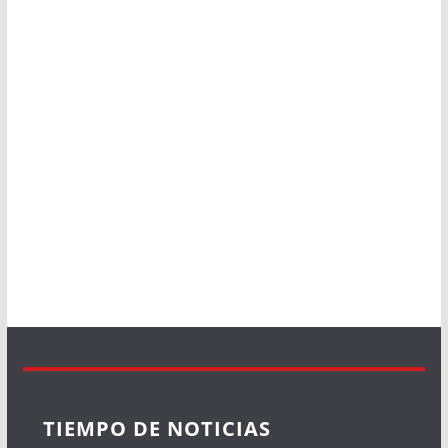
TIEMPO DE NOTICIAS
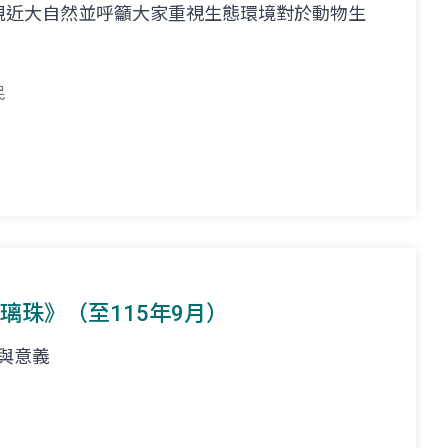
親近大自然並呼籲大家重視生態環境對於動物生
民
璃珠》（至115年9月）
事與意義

◆ ◆ ◆ ◆ ◆ ◆ ◆

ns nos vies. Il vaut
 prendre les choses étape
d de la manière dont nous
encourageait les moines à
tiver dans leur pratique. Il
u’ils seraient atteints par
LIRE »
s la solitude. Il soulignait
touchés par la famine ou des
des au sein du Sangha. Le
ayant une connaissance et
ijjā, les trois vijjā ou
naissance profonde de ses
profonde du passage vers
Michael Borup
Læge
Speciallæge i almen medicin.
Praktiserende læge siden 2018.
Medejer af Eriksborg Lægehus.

◆ ◆ ◆ ◆ ◆ ◆ ◆

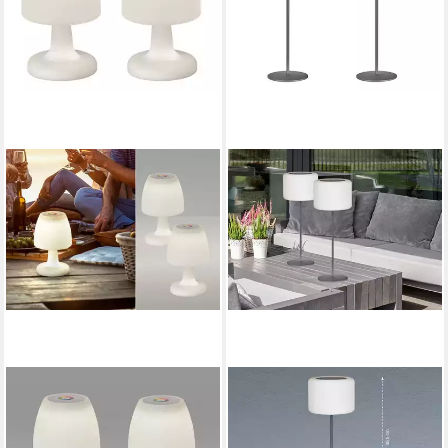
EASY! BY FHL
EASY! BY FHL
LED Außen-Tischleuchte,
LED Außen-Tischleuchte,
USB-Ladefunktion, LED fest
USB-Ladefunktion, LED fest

◆ ◆ ◆ ◆ ◆ ◆ ◆

All lines in the data above from the one with "Speciallæge i almen medicin." through the one with "Medejer af Eriksborg Lægehus." must be repeated exactly, and no others.

#### RESPONSE TO THIS TASK:
Speciallæge i almen medicin.
Praktiserende læge siden 2018.
Medejer af Eriksborg Lægehus.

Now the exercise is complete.